Spatial relationship between MTs, MFs, and mitochondria. (A) H9c2 cells expressing tubulinGFP and mitoDsRed and incubated in the absence (i) or presence (ii) of 10 μM of an MT-stabilizing agent, taxol. (iii–v) Magnified time-lapse images of a peripheral region of the taxol-pretreated cell.
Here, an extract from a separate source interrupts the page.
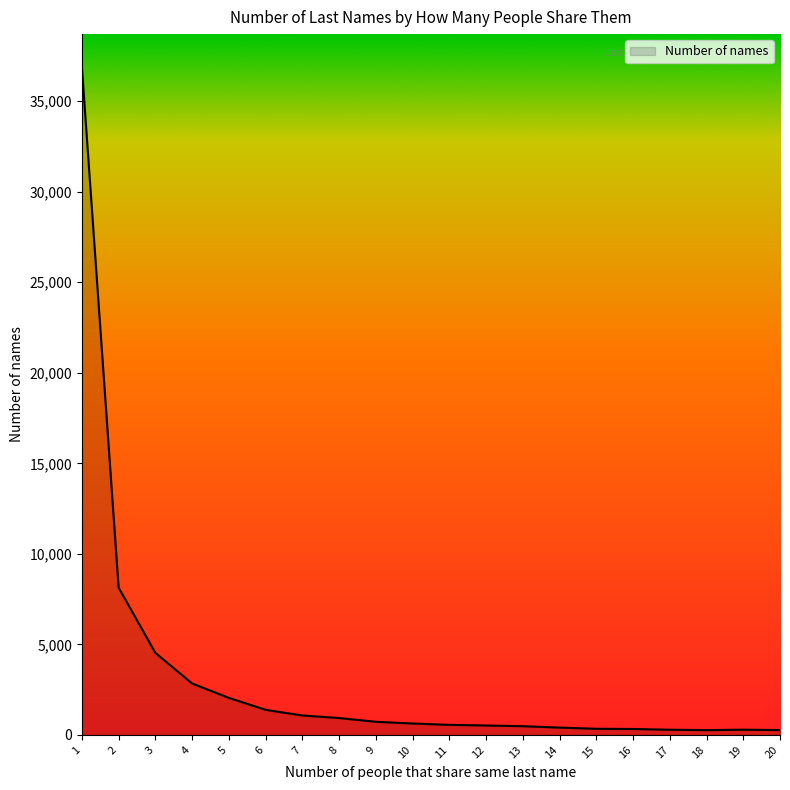

Is it true that the value at 3 is 7141?

False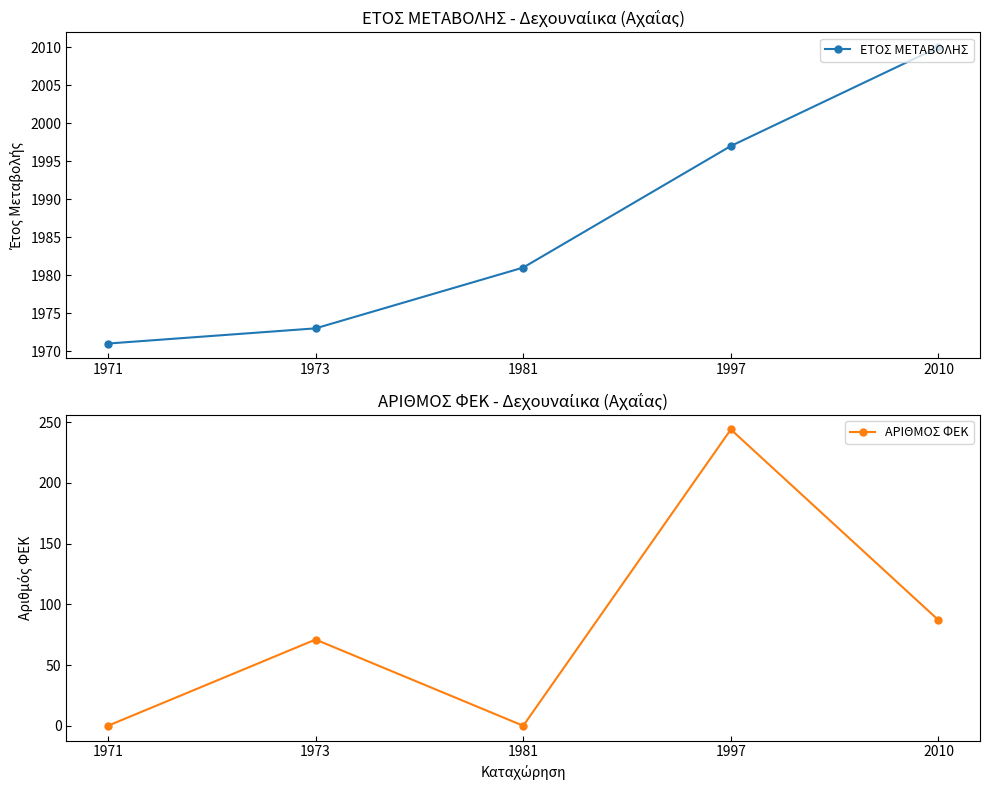

True or false: ΑΡΙΘΜΟΣ ΦΕΚ and ΕΤΟΣ ΜΕΤΑΒΟΛΗΣ intersect in this chart.

False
Arrowheads mark the mitochondria that move substantially from the previous image. (vi–ix) Further magnified region showing a single mitochondrion sliding along an MT. (x and xi) A naive and a nocodazole-pretreated cell after permeabilization with digitonin. (B) Inhibition of mitochondrial motility and enhancement of the VP-induced mitochondrial [Ca²⁺] signal in nocodazole-pretreated cells. (top left) Mitochondrial motility and [Ca²⁺]_c in nocodazole-treated cells (solid lines, 23 cells in 10 measurements) as compared with control cells (dashed lines, 22 cells in 11 measurements). The effect of 100 nM VP is also shown. (top right) Resting [Ca²⁺]_c and the peak value of the VP-induced [Ca²⁺]_c signal in control and nocodazole-pretreated (10 μM for 25–30 min) cells. (bottom) Nuclear matrix and mitochondrial matrix [Ca²⁺] measured in cells expressing both nuclear and mitochondrial pericam using fast, ratiometric imaging (2 ratio/s). Cells were pretreated with nocodazole (10 μM for 25–30 min) or solvent (control) and stimulated by 100 nM VP. The VP-induced initial [Ca²⁺]_c signal was measured (change in nuclear pericam fluorescent ratio at the first point of the [Ca²⁺] rise, <25% of the maximal change) and the corresponding change in [Ca²⁺]_m (change in mitochondrial pericam fluorescent ratio) was calculated for each cell (mean ± SEM; n = 16). (C) MFs and mitochondria in H9c2 cells expressing actinGFP and mitoDsRed. Cells were incubated in the absence or presence of 10 μM of nocodazole.

Figure 6.

Decoding of [Ca ²⁺ ] _c signals by the mitochondrial motor machinery. The proposed mechanism for the [Ca²⁺]_c signal-dependent control of mitochondrial motility is shown.